- Wednesday, May 25, 2011

LIBYA

Rebels clash with Sudanese mercenaries

BENGHAZI | Libyan rebels clashed Wednesday with Sudanese mercenaries fighting for Moammar Gadhafi near the border with Sudan.

A rebel commander in southeast Libya, Ahmed Zway, said rebel fighters had destroyed a weapons-laden vehicle belonging to a Sudanese mercenary force in clashes about 18 miles west of the southeast oasis of Kufra.

The rebels had surrounded and were trying to capture six other Sudanese vehicles mounted with heavy weapons, he said.

In previous clashes at the southern border, captured Sudanese mercenaries have said they belonged to the Darfur-based rebel group, the Justice and Equality Movement. It was not immediately known whether the mercenaries captured on Wednesday were members of JEM.

Col. Gadhafi has long provided arms, training and vehicles to various rebel groups in Sudan.

EGYPT

Egypt to open Rafah crossing

CAIRO | Egypt will open its only crossing with the Gaza Strip this weekend, the Cairo military government announced Wednesday, significantly easing a four-year blockade on the Hamas-ruled territory but setting up a potential conflict with Israel.
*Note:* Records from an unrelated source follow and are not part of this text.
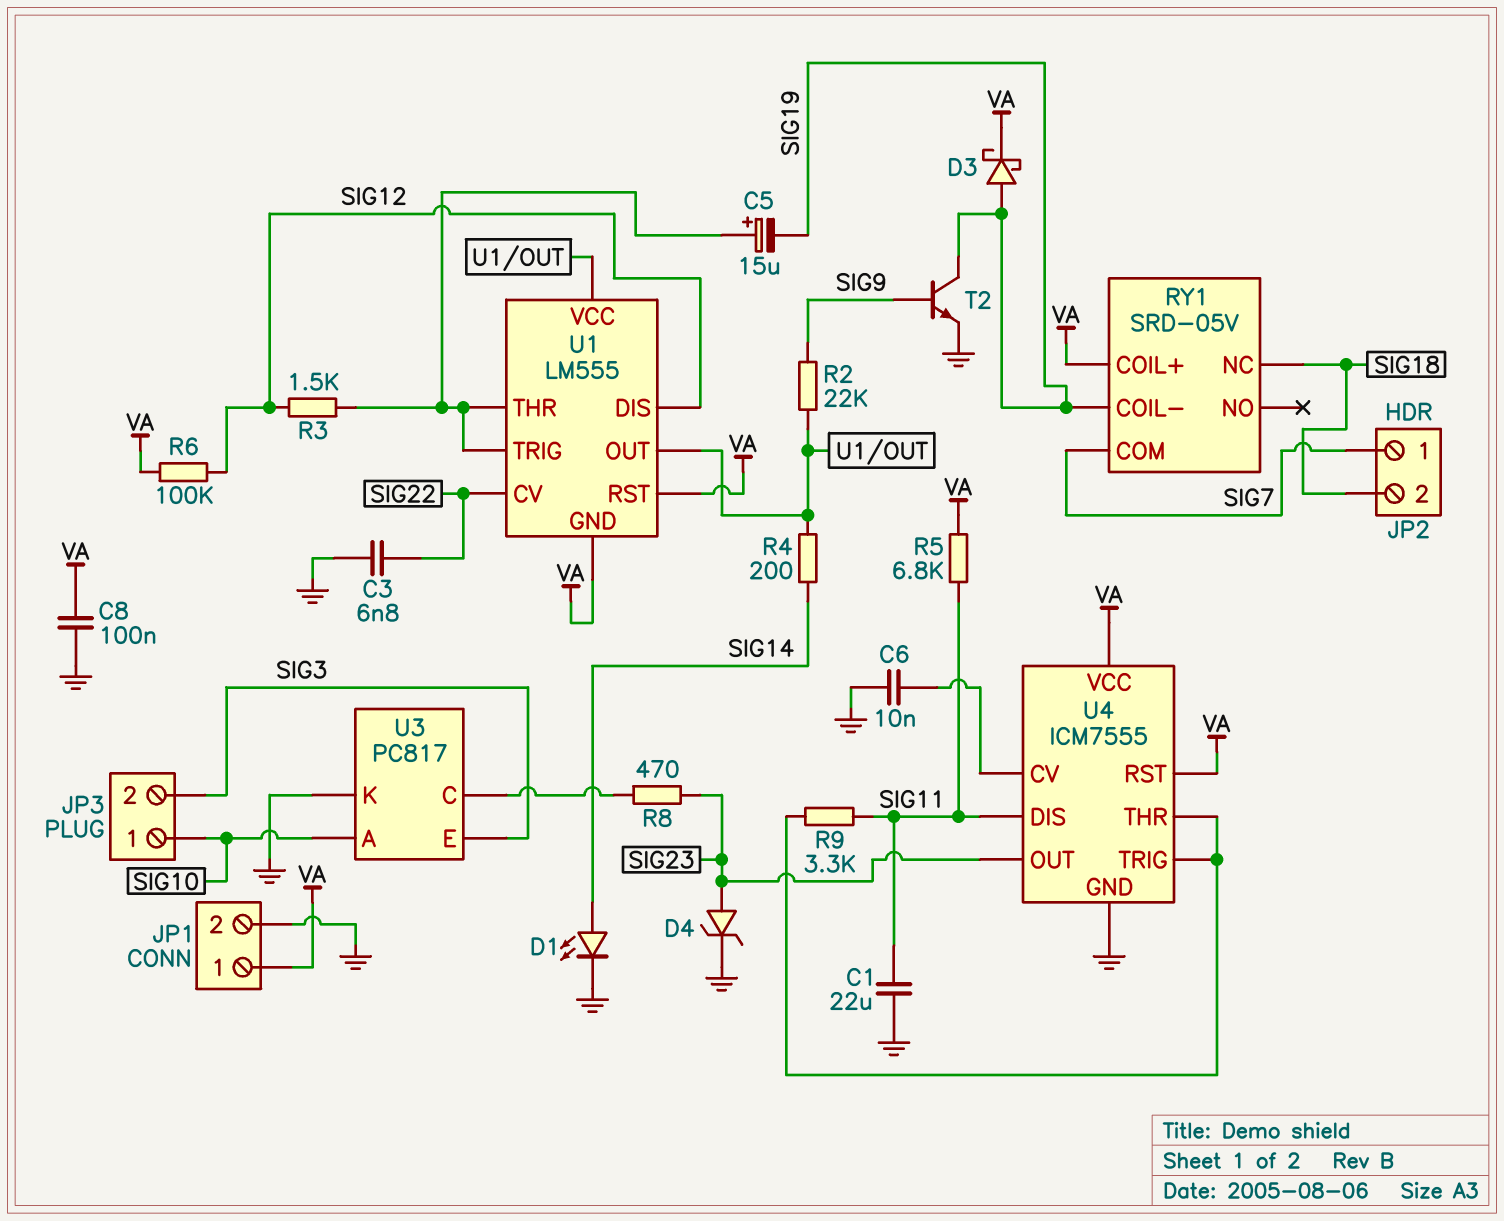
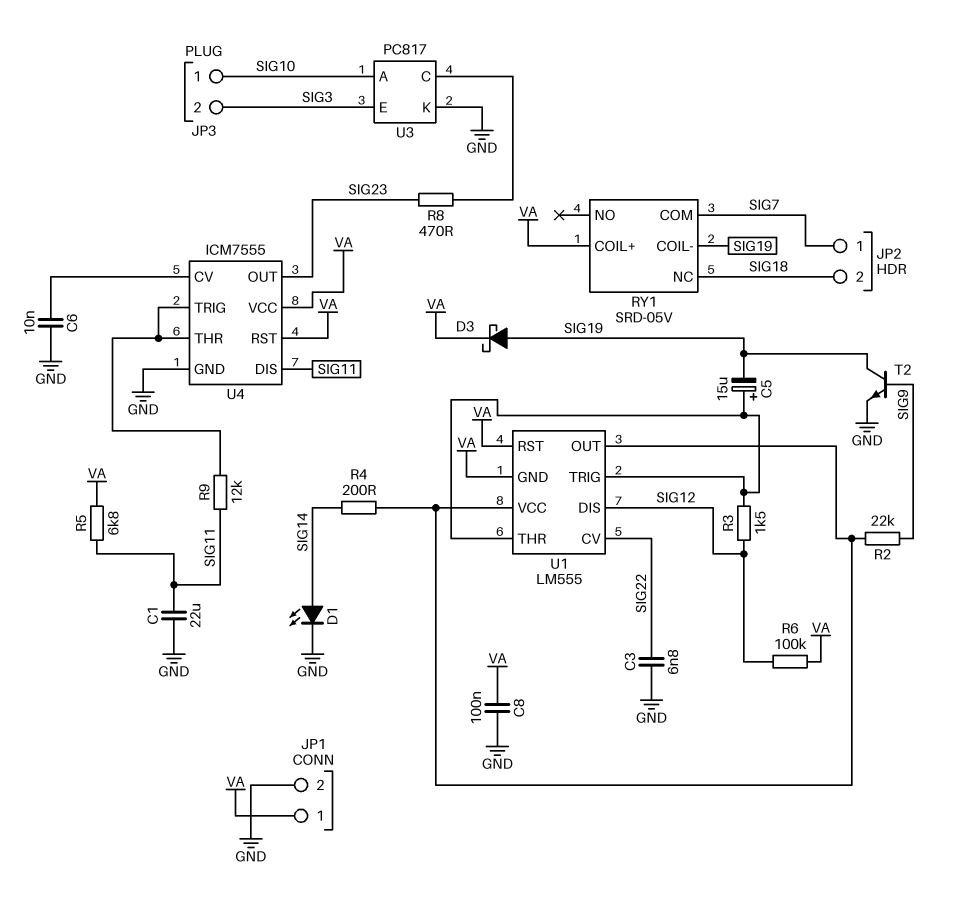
D4: zener (A SIG23, K GND) -> none
R9: 3.3k (SIG11, U4/THR) -> 12k (SIG11, U4/THR)

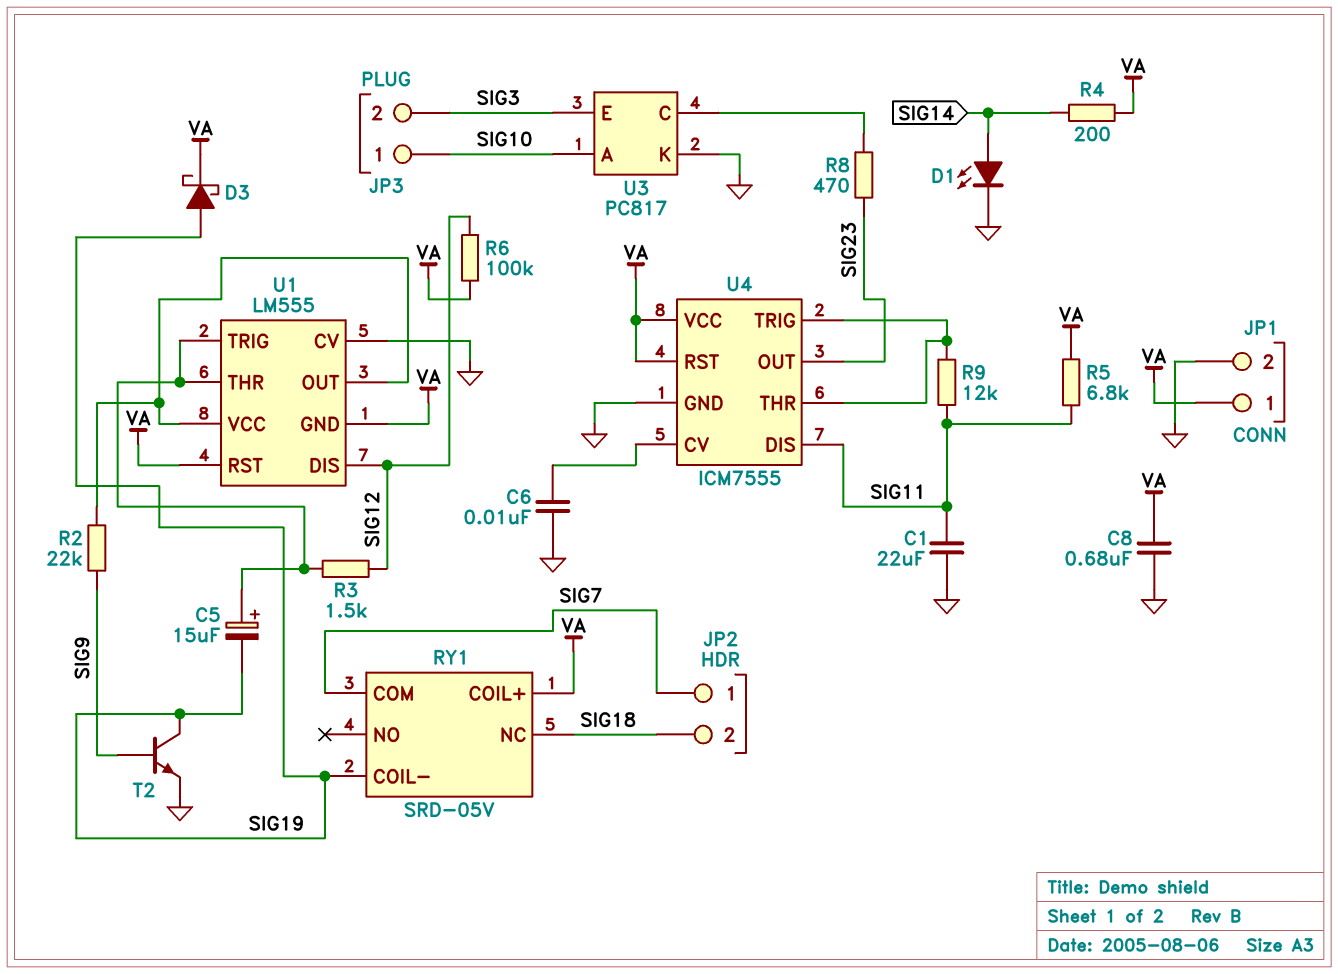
C3: 6.8nF (GND, SIG22) -> none
C8: 100nF (GND, VA) -> 680nF (GND, VA)
R4: 200 (SIG14, U1/OUT) -> 200 (SIG14, VA)
U1 pin CV: SIG22 -> GND

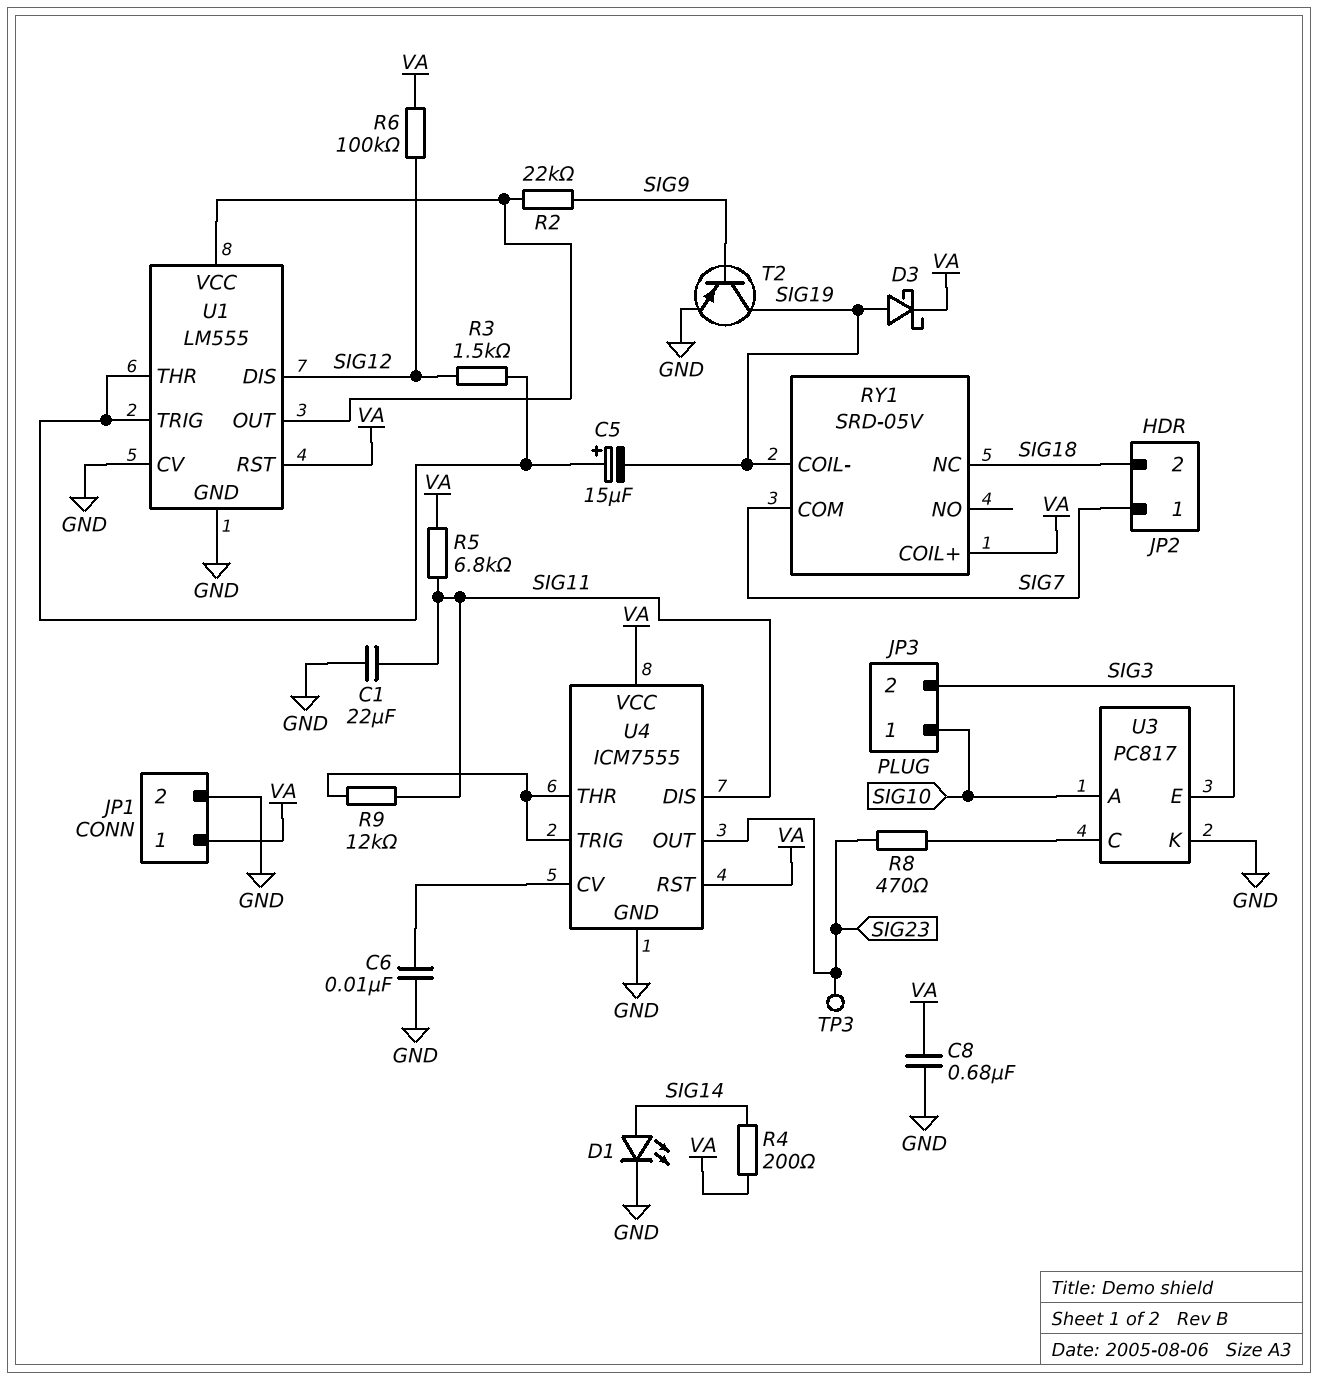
T2: NPN (B SIG9, C SIG19, E GND) -> PNP (B SIG9, C SIG19, E GND)
TP3: none -> test point (SIG23)
U1 pin GND: VA -> GND

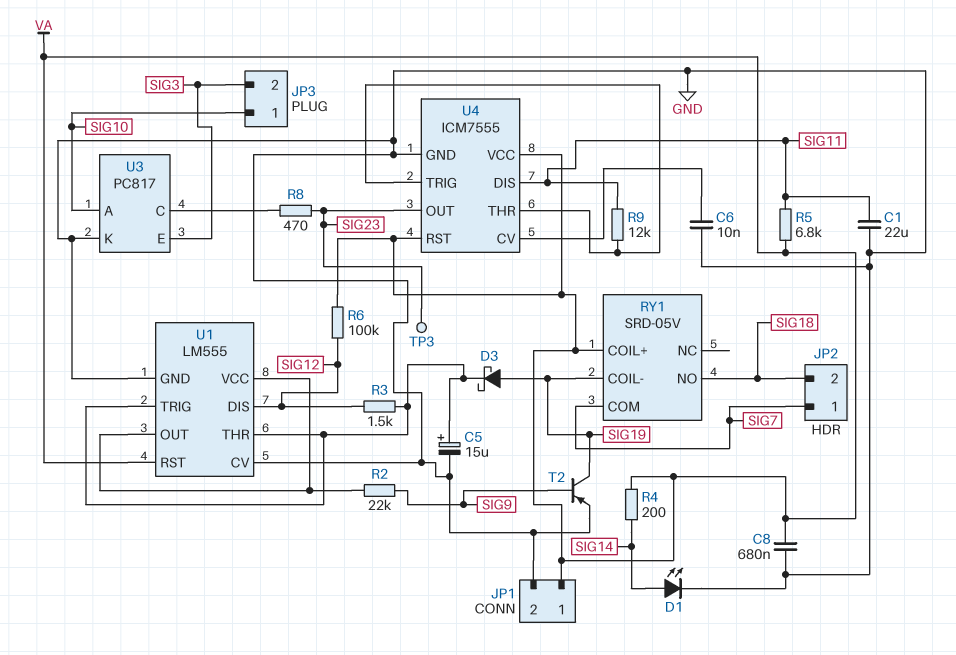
C5: 15uF (plus U1/THR, minus SIG19) -> 15uF (plus U1/THR, minus GND)
D3: schottky (A SIG19, K VA) -> schottky (A SIG19, K U1/THR)
RY1 pin NC: SIG18 -> none
RY1 pin NO: none -> SIG18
Egypt’s official Middle East News Agency said the Rafah border crossing would be opened permanently starting Saturday from 9 a.m. to 9 p.m. every day except Fridays and holidays.

This gives Gaza Palestinians a way to freely enter and exit their territory for the first time since 2007, when Hamas overran the territory, and Israel and Egypt closed the crossings.

Israel’s crossings are more significant because they handle most cargo. A year ago, Israel significantly eased its restrictions on cargo entering Gaza, but it still severely limits entry and exit of Gazans through its northern crossing into Israel.

BRAZIL

Brazilian activist fatally shot in Amazon

SAO PAULO | An activist fighting to protect the Amazon rain forest from loggers was fatally shot, as was his wife, Brazilian authorities said Wednesday.

The killings occurred just hours before Brazil’s lower house of Congress passed legislation that environmentalists had warned will increase deforestation in the region.

Rubber tapper Jose Claudio Ribeiro da Silva and his wife were ambushed by gunmen Tuesday in an interior city in the jungle state of Para in northern Brazil, police said. Authorities were investigating the crime but no arrests had been made.

The Catholic Land Pastoral, known as CPT, a watchdog group that tracks violence against environmental activists, said more than 1,150 activists, small farmers, judges, priests and other rural workers have been killed in disputes over preserving land since the 1988 murder of Brazil’s renowned rain forest protector Chico Mendes.

Most of the killings go unpunished, especially in the Amazon region where there is little government presence and where local governments are easily swayed by powerful loggers, ranchers and farmers who illegally clear forest to make way for more crop and pasture lands.

HUNGARY

Budapest names Elvis honorary citizen

BUDAPEST | Budapest’s City Council has named Elvis Presley an honorary citizen of the Hungarian capital in gratitude for his support of Hungary’s anti-Soviet revolution of 1956.

Wednesday’s announcement comes nearly a month after municipal authorities named a small park - chosen by voting on the city website - after “The King.”

On Jan. 6, 1957, during his last appearance on “The Ed Sullivan Show,” Elvis sang a gospel standard, “Peace in the Valley,” which Sullivan said reflected the singer’s concern for Hungarians’ plight after the short-lived uprising. Sullivan said Elvis wanted people to make donations to be sent to Hungary.